Nella cuccia di Fulvia Muse, ci sono brandelli di cadaveri stracciati e sangue dappertutto, ma oramai non ci faccio più caso. Anzi: dopo una mia prestazione particolarmente riuscita, lei mi tende ogni tanto un trancio di carne che non so rifiutare. Che si tratti di gatto, cane o selvaggina, non ha importanza: il sapore non è cattivo. Spesso a casa non mangio e mia madre si preoccupa. "Sei smagrito, sembri un selvaggio..." mi ripete. Ma non bisogna mai badare a quanto dicono le madri.
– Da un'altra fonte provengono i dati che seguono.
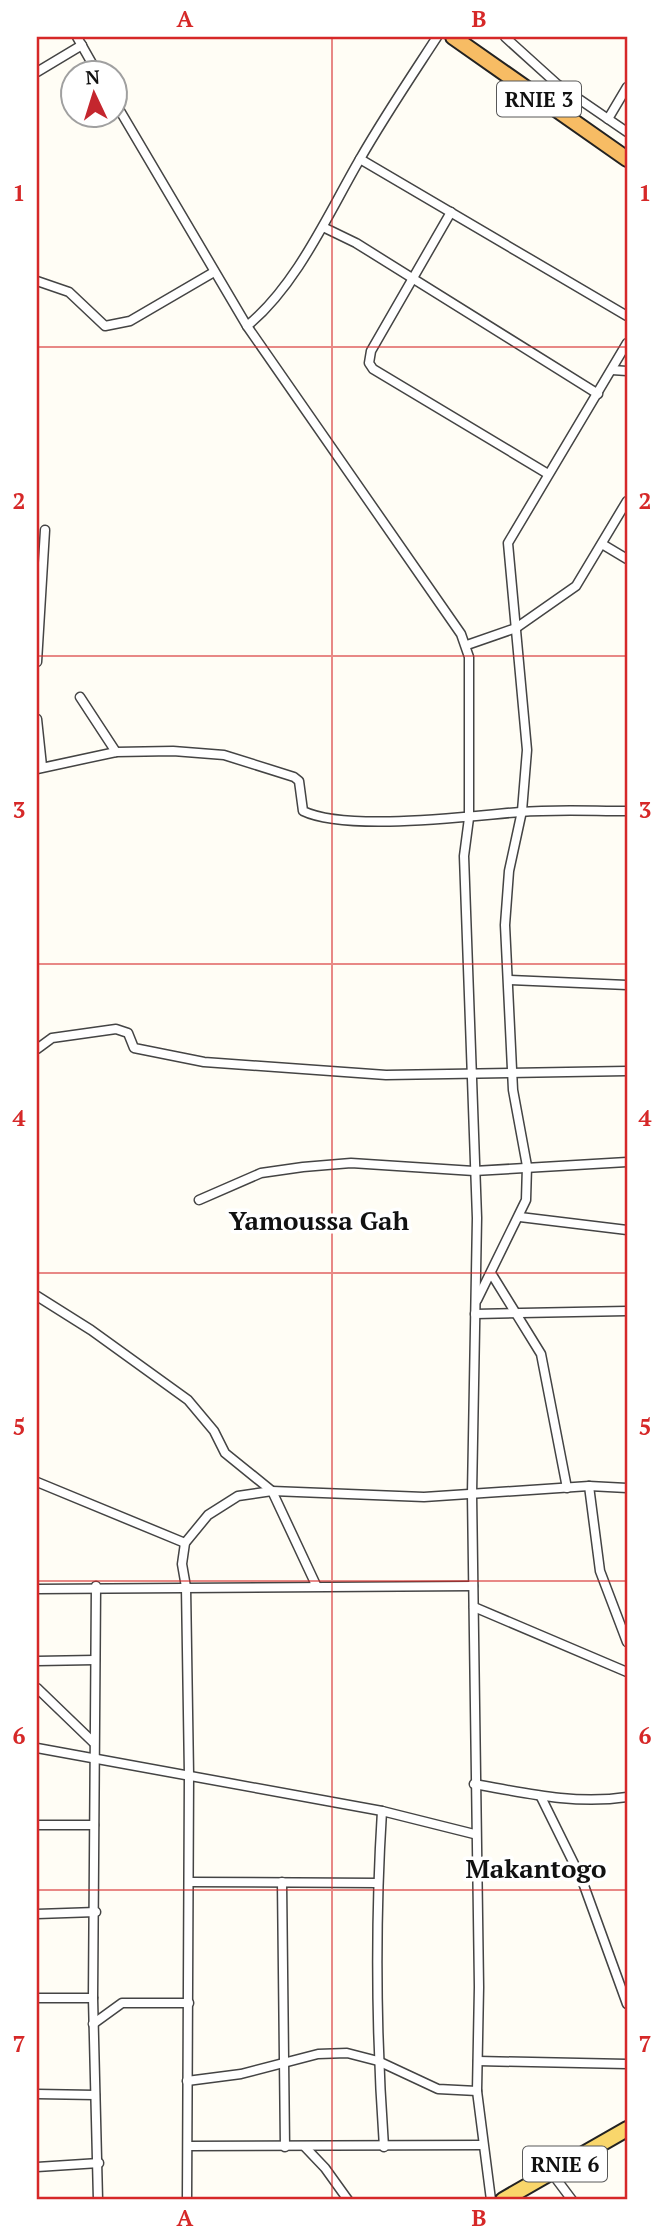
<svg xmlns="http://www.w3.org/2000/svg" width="664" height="2237" viewBox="0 0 664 2237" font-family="'PT Serif',serif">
<rect width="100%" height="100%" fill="#fffdf5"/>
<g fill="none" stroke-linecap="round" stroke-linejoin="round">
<defs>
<g id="minor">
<polyline points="77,37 98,74"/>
<polyline points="505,37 557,84 627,132"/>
<polyline points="37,72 82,45"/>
<polyline points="116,104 247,326 461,634 469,657 469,818 464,856 477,1218 472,1494 479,1987 477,2091 491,2200"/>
<polyline points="608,119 627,87"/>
<polyline points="360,159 627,316"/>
<polyline points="451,212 371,351 369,363 373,369 548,474"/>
<polyline points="323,227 356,243 598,394"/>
<polyline points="37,281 69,292 105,326 130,321 214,272"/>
<path d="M247 326C297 285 328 214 360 159 384 117 411 77 437 37"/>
<polyline points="612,370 627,371"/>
<polyline points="602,544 627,559"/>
<polyline points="467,645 516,628 576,586 627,501"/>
<polyline points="37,662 45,530"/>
<polyline points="80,697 116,752"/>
<polyline points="37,719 42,766"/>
<path d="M37 769 116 752 173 751 224 755 294 777 299 781 303 811C347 832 469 816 520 812 555 809 592 811 627 811"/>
<polyline points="510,980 627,985"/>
<polyline points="37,1049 52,1038 116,1029 128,1033 134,1048 204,1062 386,1075 627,1071"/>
<polyline points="199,1200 261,1173 303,1167 351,1163 474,1171 627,1162"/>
<polyline points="520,1217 627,1230"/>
<polyline points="491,1273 541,1354 567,1488"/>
<polyline points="37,1296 91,1330 188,1400 214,1431 225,1453 272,1491 316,1585"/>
<polyline points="477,1300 526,1200 527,1166 513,1090 505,925 509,871 522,811 527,750 508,543 627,343"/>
<polyline points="475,1314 627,1311"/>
<polyline points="37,1482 185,1543"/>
<polyline points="589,1486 600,1571 627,1642"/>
<polyline points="96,1586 93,1998 98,2200"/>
<polyline points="37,1589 473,1586"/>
<polyline points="474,1607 627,1672"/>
<polyline points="37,1661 95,1660"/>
<polyline points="37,1688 93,1742"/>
<polyline points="37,1748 382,1811 474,1834"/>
<path d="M474 1784C525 1793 575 1805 627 1797"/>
<polyline points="541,1797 582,1880 627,2004"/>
<path d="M382 1811C375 1923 376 2035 384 2147"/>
<polyline points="37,1825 94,1825"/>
<polyline points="189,1882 378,1883"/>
<polyline points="282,1882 285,2147"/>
<polyline points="37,1914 96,1912"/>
<polyline points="37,1998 93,1998"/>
<polyline points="93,2024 122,2003 189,2003"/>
<polyline points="478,2061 627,2064"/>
<polyline points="187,2081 241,2074 318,2054 347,2053 378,2061 438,2089 477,2091"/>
<polyline points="37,2094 95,2095"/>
<polyline points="188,2146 483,2145"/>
<polyline points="305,2147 325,2168 348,2200"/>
<polyline points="37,2167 99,2163"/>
<polyline points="551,2172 572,2200"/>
<polyline points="187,2200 189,1775 186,1587 182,1564 185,1543 208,1515 238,1496 272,1491 424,1497 589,1486 627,1488"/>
</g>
<polyline id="primary" points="503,2200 627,2129"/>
<polyline id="trunk" points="453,37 627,159"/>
</defs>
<use href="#minor" stroke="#444" stroke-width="11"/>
<use href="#primary" stroke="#222" stroke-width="18"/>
<use href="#trunk" stroke="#222" stroke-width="18"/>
<use href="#minor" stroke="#fff" stroke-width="8"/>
<use href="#primary" stroke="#f9d66b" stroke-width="14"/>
<use href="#trunk" stroke="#f7bc64" stroke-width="14"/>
</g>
<path fill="none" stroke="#d62828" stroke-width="2" stroke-opacity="0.55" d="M332 37V2200M37 347H627M37 656H627M37 964H627M37 1273H627M37 1581H627M37 1890H627"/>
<g text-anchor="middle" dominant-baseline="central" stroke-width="7" stroke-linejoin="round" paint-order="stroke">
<g fill="#fff" stroke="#585858" stroke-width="2">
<rect x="497" y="81.5" width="84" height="35" rx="5"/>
<rect x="523" y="2146.5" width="84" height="35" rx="5"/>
</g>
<g font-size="21" font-weight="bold" fill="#111">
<text x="539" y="99">RNIE 3</text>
<text x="565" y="2164">RNIE 6</text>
</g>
<g font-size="26" font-weight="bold" fill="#111" stroke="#fff">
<text x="319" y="1220">Yamoussa Gah</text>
<text x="536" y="1868">Makantogo</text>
</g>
</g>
<rect width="664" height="2237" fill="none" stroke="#ffffff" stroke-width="77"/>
<g transform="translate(94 94) rotate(356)"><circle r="33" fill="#ffffff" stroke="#a0a0a0" stroke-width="2"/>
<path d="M0-5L12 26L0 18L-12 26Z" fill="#c4262e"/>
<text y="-10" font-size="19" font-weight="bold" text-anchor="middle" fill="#111111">N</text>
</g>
<rect x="38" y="38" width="588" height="2160" fill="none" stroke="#d62828" stroke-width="2.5"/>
<g font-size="23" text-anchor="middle" font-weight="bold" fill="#d62828">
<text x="185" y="27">A</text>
<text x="479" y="27">B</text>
<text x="19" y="201">1</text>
<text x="645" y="201">1</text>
<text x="19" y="509">2</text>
<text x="645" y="509">2</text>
<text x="19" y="818">3</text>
<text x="645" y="818">3</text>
<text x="19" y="1126">4</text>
<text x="645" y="1126">4</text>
<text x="19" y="1435">5</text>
<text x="645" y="1435">5</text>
<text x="19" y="1744">6</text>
<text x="645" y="1744">6</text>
<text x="19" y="2052">7</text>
<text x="645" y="2052">7</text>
<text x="185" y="2226">A</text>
<text x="479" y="2226">B</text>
</g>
</svg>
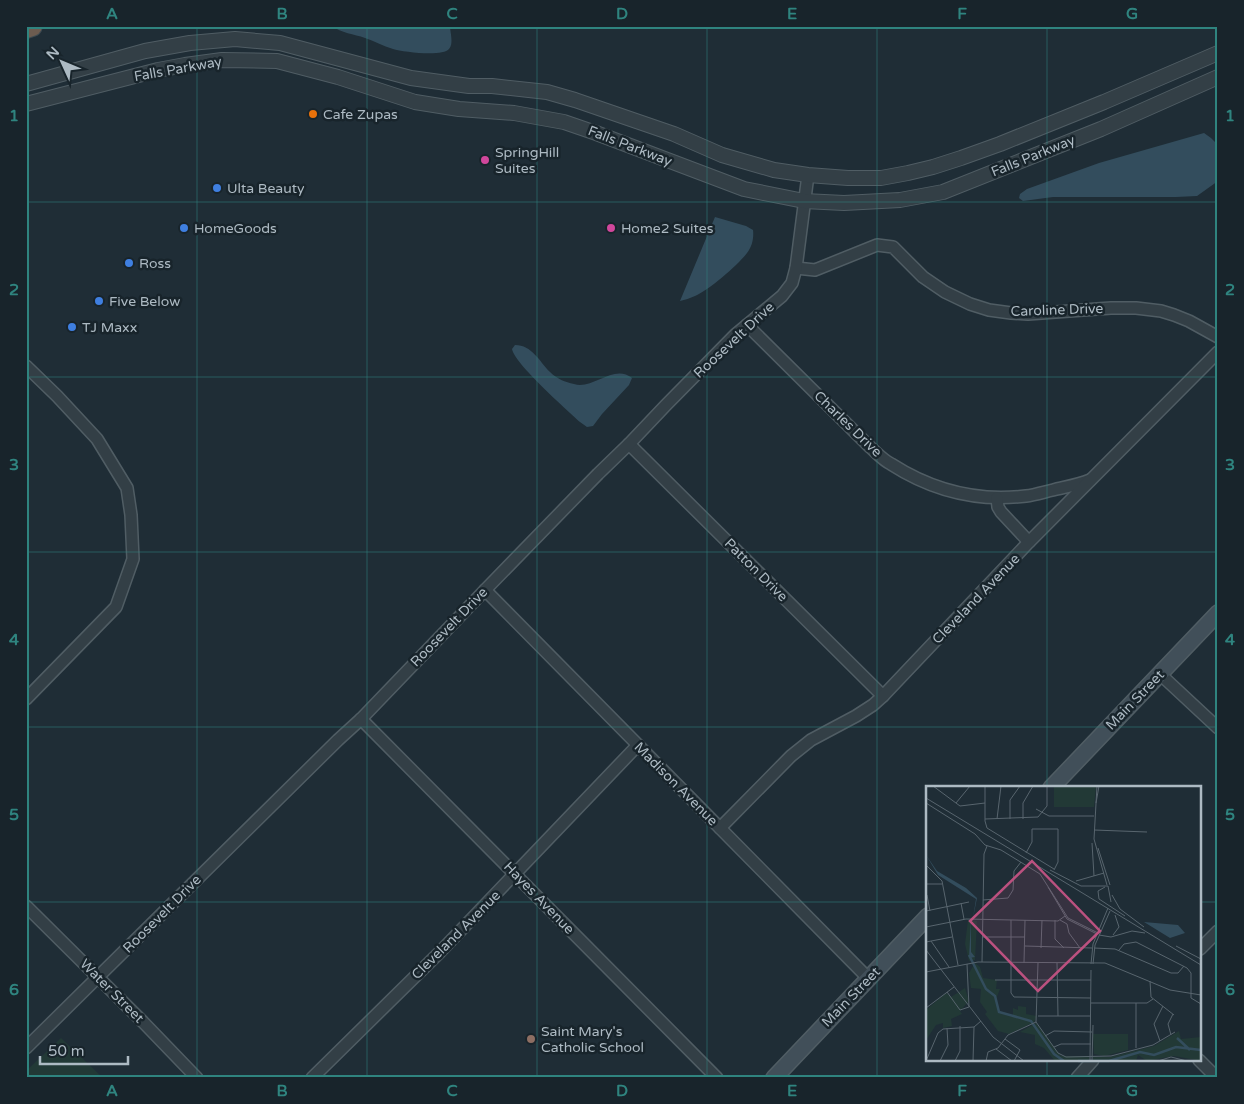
<svg xmlns="http://www.w3.org/2000/svg" width="1244" height="1104" viewBox="0 0 1244 1104" font-family="'Varela Round',sans-serif">
	<style>
		.green { fill: #223936 }
		.water { fill: #334d5d }
		.lines { fill: none; stroke-linecap: round; stroke-linejoin: round }
		.minor-casing { stroke: #505d64; stroke-width: 14 }
		.tertiary-casing { stroke: #505d64; stroke-width: 16 }
		.secondary-casing { stroke: #505d64; stroke-width: 18 }
		.motorway-casing { stroke: #3d4a51; stroke-width: 22 }
		.minor { stroke: #333f46; stroke-width: 11 }
		.tertiary { stroke: #333f46; stroke-width: 14 }
		.secondary { stroke: #414f59; stroke-width: 15 }
		.motorway { stroke: #6c5c50; stroke-width: 20 }
		.grid { fill: none; stroke: #2f847f; stroke-width: 1; stroke-opacity: 0.55 }
		.food-dot { fill: #e8710a; stroke: #18242b; stroke-width: 2 }
		.hotel-dot { fill: #d1479c; stroke: #18242b; stroke-width: 2 }
		.shop-dot { fill: #3f7fe0; stroke: #18242b; stroke-width: 2 }
		.education-dot { fill: #8d6e63; stroke: #18242b; stroke-width: 2 }
		.labels { text-anchor: middle; dominant-baseline: central; stroke-width: 5; stroke-linejoin: round; paint-order: stroke }
		.street-label { font-size: 14px; fill: #adbac3; stroke: #18242b }
		.poi-label { font-size: 14px; fill: #adbac3; stroke: #18242b; text-anchor: start }
		.inset-river { fill: none; stroke: #334d5d; stroke-width: 2.5 }
		.inset-road { fill: none; stroke: #58656e; stroke-width: 1 }
		.view { fill: #bb517f; fill-opacity: 0.15; stroke: #bb517f; stroke-width: 2.5 }
		.inset-edge { fill: none; stroke: #adbac3; stroke-width: 2.5 }
		.neatline { fill: none; stroke: #2f847f; stroke-width: 2 }
		.grid-label { font-size: 16px; text-anchor: middle; font-weight: bold; fill: #2f847f }
	</style>
	<rect width="100%" height="100%" fill="#1f2d36"/>
	<polygon class="green" points="61,1038 103,1078 26,1078 26,1071"/>
	<g class="water">
		<path d="M332,26h118c0,6 4,18 -1,23 -6,8 -46,3 -56,0 -10,-3 -19,-8 -28,-11 -11,-4 -24,-5 -33,-12z"/>
		<polygon points="1204,133 1211,138 1218,145 1218,181 1197,196 1176,197 1053,197 1023,201 1019,198 1020,194 1027,189 1099,163"/>
		<path d="M715,217l31,9 7,4c1,8 -1,17 -6,23 -9,12 -38,37 -52,43 -5,2 -10,4 -15,5z"/>
		<path d="M515,345c17,0 24,16 35,27 7,7 15,10 24,12 19,6 40,-21 58,-6l-3,7 -27,29 -9,12 -6,1 -7,-5c-14,-13 -65,-58 -68,-73z"/>
	</g>
	<g class="lines">
		<g class="minor-casing">
			<g id="minor">
				<polyline points="796,268 815,270 877,245 893,247 923,277 945,292 970,304 989,310 1011,313 1028,314 1111,308 1136,308 1161,311 1174,315 1189,321 1218,337"/>
				<path d="M747,325l123,122c7,6 13,13 21,17 42,27 86,38 135,32 9,-1 18,-4 27,-6 12,-3 25,-5 37,-10"/>
				<polyline points="26,366 57,396 97,439 127,488 131,515 133,559 116,607 26,699"/>
				<polyline points="629,444 883,696"/>
				<polyline points="997,498 998,507 1001,512 1029,542"/>
				<polyline points="485,590 868,978"/>
				<polyline points="1160,674 1218,728"/>
				<polyline points="361,719 717,1078"/>
				<polyline points="720,828 791,756 811,740 856,716 873,705 883,696 1029,542 1218,352"/>
				<polyline points="26,906 143,1022 197,1078"/>
				<polyline points="1200,949 1218,931"/>
				<polyline points="26,1048 338,740 361,719 485,590 598,474 629,444 666,405 735,335 782,296 792,283 796,268 808,175"/>
				<polyline points="1199,1060 1217,1078"/>
				<polyline points="312,1078 440,952 638,745"/>
				<polyline points="1077,1078 1093,1060"/>
			</g>
		</g>
		<g class="tertiary-casing">
			<g id="tertiary">
				<polyline points="26,84 145,51 190,43 235,39 280,43 411,78 469,86 492,86 547,92 575,100 674,134 722,155 774,170 808,175 848,178 881,178 908,173 933,167 961,158 1000,144 1104,102 1218,53"/>
				<polyline points="26,104 158,70 185,65 222,60 277,61 338,77 415,102 459,109 514,113 564,122 596,133 744,189 804,201 844,203 900,200 943,192 1101,129 1218,77"/>
			</g>
		</g>
		<g class="secondary-casing">
			<g id="secondary">
				<polyline points="1051,788 1218,613"/>
				<polyline points="774,1078 928,916"/>
			</g>
		</g>
		<g class="motorway-casing">
			<polyline id="motorway" points="26,28 32,26"/>
		</g>
		<use href="#minor" class="minor"/>
		<use href="#tertiary" class="tertiary"/>
		<use href="#secondary" class="secondary"/>
		<use href="#motorway" class="motorway"/>
	</g>
	<path class="grid" d="M197,26v1052M367,26v1052M537,26v1052M707,26v1052M877,26v1052M1047,26v762M26,202h1192M26,377h1192M26,552h1192M26,727h1192M26,902h902M1200,902h18M1047,1060v18"/>
	<circle class="food-dot" cx="313" cy="114" r="5"/>
	<g class="hotel-dot">
		<circle cx="485" cy="160" r="5"/>
		<circle cx="611" cy="228" r="5"/>
	</g>
	<g class="shop-dot">
		<circle cx="217" cy="188" r="5"/>
		<circle cx="184" cy="228" r="5"/>
		<circle cx="129" cy="263" r="5"/>
		<circle cx="99" cy="301" r="5"/>
		<circle cx="72" cy="327" r="5"/>
	</g>
	<circle class="education-dot" cx="531" cy="1039" r="5"/>
	<g class="labels">
		<g class="street-label">
			<text transform="translate(178 69) rotate(-10)">Falls Parkway</text>
			<text transform="translate(630 146) rotate(21)">Falls Parkway</text>
			<text transform="translate(1033 156) rotate(-22)">Falls Parkway</text>
			<text transform="translate(1057 310) rotate(-2)">Caroline Drive</text>
			<text transform="translate(734 340) rotate(-43)">Roosevelt Drive</text>
			<text transform="translate(848 424) rotate(44)">Charles Drive</text>
			<text transform="translate(756 570) rotate(45)">Patton Drive</text>
			<text transform="translate(976 599) rotate(-46)">Cleveland Avenue</text>
			<text transform="translate(449 627) rotate(-46)">Roosevelt Drive</text>
			<text transform="translate(1135 700) rotate(-46)">Main Street</text>
			<text transform="translate(676 784) rotate(45)">Madison Avenue</text>
			<text transform="translate(539 898) rotate(46)">Hayes Avenue</text>
			<text transform="translate(162 914) rotate(-45)">Roosevelt Drive</text>
			<text transform="translate(456 935) rotate(-45)">Cleveland Avenue</text>
			<text transform="translate(112 991) rotate(45)">Water Street</text>
			<text transform="translate(851 997) rotate(-46)">Main Street</text>
		</g>
		<g class="poi-label">
			<text x="323" y="114">Cafe Zupas</text>
			<text x="495" y="152">SpringHill<tspan x="495" dy="16">Suites</tspan></text>
			<text x="227" y="188">Ulta Beauty</text>
			<text x="194" y="228">HomeGoods</text>
			<text x="621" y="228">Home2 Suites</text>
			<text x="139" y="263">Ross</text>
			<text x="109" y="301">Five Below</text>
			<text x="82" y="327">TJ Maxx</text>
			<text x="541" y="1031">Saint Mary's<tspan x="541" dy="16">Catholic School</tspan></text>
		</g>
	</g>
	<g transform="translate(926 786)">
		<rect width="275" height="275" fill="#1f2d36"/>
		<path d="M128,0h42l-2,21h-40zM42,134l9,1 -2,39 -6,1 -4,-17zM49,177l5,4 3,11 14,2 -1,9h4l-4,10 3,14 14,4v-9l5,2v-4l8,1v7l11,2 -3,6 -25,12 -11,-3 -13,-17 2,-2 -7,-10 1,-13 -10,-1 -2,-15zM39,202l4,13 -9,10 2,3 -11,5 1,7 -9,2v-5l-7,2 -10,15v-30l20,-17 5,4zM110,237l25,33h28v5h-34l-11,-13 -9,-4v-9l-15,-3zM253,245l2,8 20,-2v24l-27,-5 -27,5 -9,-6 -2,6h-43v-4h17l44,-11zM167,248h35v16l-24,6 -10,-2z" fill="#223936"/>
		<path d="M0,69l11,16 29,17 11,10 -4,20 3,-19 -38,-24zM45,134v32l4,5 -6,1zM218,136l34,3 7,8 -15,5z" fill="#334d5d"/>
		<path class="inset-river" d="M43,169l17,34 9,7 4,16 32,9 23,33 10,7M251,252l13,12M152,275h31M183,275l31,-9 14,3 22,-8 25,3"/>
		<path class="inset-road" d="M7,0l27,20 25,-3M59,0v35l2,7 67,41M171,0l-3,53 13,46M0,12l275,167M0,17l49,31 10,11 16,5 39,24 28,44 30,15M30,17l14,-17M170,17l3,-17M110,23l13,7h45M59,33l53,-2 9,-11v-20M71,33l4,-33M84,33v-19l10,-14M97,33v-16l10,-17M168,44l53,2M166,57l2,33M172,62l12,37M100,67l6,-11v-13h26v33l-4,8M0,79l16,16 16,84M124,84l31,16h27l3,16M150,95l28,-8M0,98h16M122,101l19,32 30,15M179,101l-7,4 1,8 26,17M1,109l3,16M186,109l8,14 24,18M57,114l25,-2 5,-8 1,-19 7,-9M35,117l3,16M0,125l43,-9M85,134v73l3,4 77,1M129,134v19l9,9M134,134l7,4 2,9 11,15M0,141l40,-8 92,2 7,-5M173,149l12,2 21,-6 13,2M187,149l6,-8 -4,-12M56,151h43M5,155l18,26M0,156l26,-5M99,160l67,2M250,160l25,13M115,162l1,-28M168,162l21,1 56,24h7l6,-7M0,164l67,87 31,24M193,164l5,-6 12,-2 51,26 4,5v25l10,6M56,176l2,-108 3,-8M98,177l1,-43M131,177l1,53M165,178l2,-20 15,-36M167,178l2,-19 15,-34M0,186l52,-10 127,1 65,27 31,5M69,194h96M224,195l1,16 23,18M21,206l13,18 9,-3 -2,-43M165,217h56l6,-4M210,217v45M0,222l28,-21M112,230h53M110,236l22,31 8,4 45,-1 42,-11 22,-13M110,236l2,-59M245,249l-3,-11 5,-10M119,250l9,-5 38,1M79,253l15,11 -6,11M234,255l-6,-17 9,-18M128,261l7,-3h30M70,263l16,12M0,275l12,-28 5,-4 31,-2M14,275l8,-16 -1,-17M29,275l5,-10v-25M47,275l1,-34 7,-6M60,275l2,-9 10,-4 10,-13 28,-13M164,275l1,-91M166,275l1,-36M232,275l13,-4 16,4"/>
		<path class="view" d="M106,75l68,70 -62,60 -68,-70z"/>
		<rect width="275" height="275" class="inset-edge"/>
	</g>
	<rect width="1244" height="1104" fill="none" stroke="#18242b" stroke-width="55"/>
	<g transform="translate(62 62) rotate(314)" stroke="#18242b" stroke-width="4" paint-order="stroke">
	<path d="M0-4L9 19L0 12L-9 19Z" fill="#adbac3"/>
	<text y="-8" font-size="14" font-weight="bold" text-anchor="middle" fill="#adbac3">N</text>
	</g>
	<path d="M40 1056v8h88v-8" fill="none" stroke="#adbac3" stroke-width="2.5"/>
	<text x="48" y="1056" font-size="15" fill="#adbac3" stroke="#18242b" stroke-width="4" paint-order="stroke">50 m</text>
	<rect x="28" y="28" width="1188" height="1048" class="neatline"/>
	<g class="grid-label">
		<text x="112" y="19">A</text>
		<text x="282" y="19">B</text>
		<text x="452" y="19">C</text>
		<text x="622" y="19">D</text>
		<text x="792" y="19">E</text>
		<text x="962" y="19">F</text>
		<text x="1132" y="19">G</text>
		<text x="14" y="121">1</text>
		<text x="1230" y="121">1</text>
		<text x="14" y="295">2</text>
		<text x="1230" y="295">2</text>
		<text x="14" y="470">3</text>
		<text x="1230" y="470">3</text>
		<text x="14" y="645">4</text>
		<text x="1230" y="645">4</text>
		<text x="14" y="820">5</text>
		<text x="1230" y="820">5</text>
		<text x="14" y="995">6</text>
		<text x="1230" y="995">6</text>
		<text x="112" y="1096">A</text>
		<text x="282" y="1096">B</text>
		<text x="452" y="1096">C</text>
		<text x="622" y="1096">D</text>
		<text x="792" y="1096">E</text>
		<text x="962" y="1096">F</text>
		<text x="1132" y="1096">G</text>
	</g>
</svg>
Se sono smagrito, c'è una precisa ragione. Fulvia ha fatto di me un idiot savant propenso al sesso. Ci ho impiegato parecchio per imparare a fondo la sua insolita anatomia, ma posso affermare di esserci riuscito pienamente. D'altronde, anche lei ha dovuto imparare la mia; e lo ha fatto usando gli artigli, le zanne e quant'altro.
Nascondo le mie ferite d'amore sotto indumenti abbottonatissimi.
Certo, nei primi tempi cercavo di resistere ai richiami di sirena che provenivano dal giardino dei Muse, ma, mentre la paura per le fattezze di Fulvia diminuiva di giorno in giorno, cresceva sempre più la fame dei sensi.

 

Ogni tanto Ken Muse sembra affranto dalla vista di noi due avvinghiati strettamente. Suppongo che, come tutti i padri, soffra di gelosia. Ma poi si rammenta che solo un compagno accondiscendente può calmare i bollori della figlia e, sospirando, si volge via con un fruscio della sua regale vestaglia. Mentre lo sento allontanarsi sulle sue pantofole di raso, annuso la vagina che mi viene offerta ed emetto un lungo ululato felice.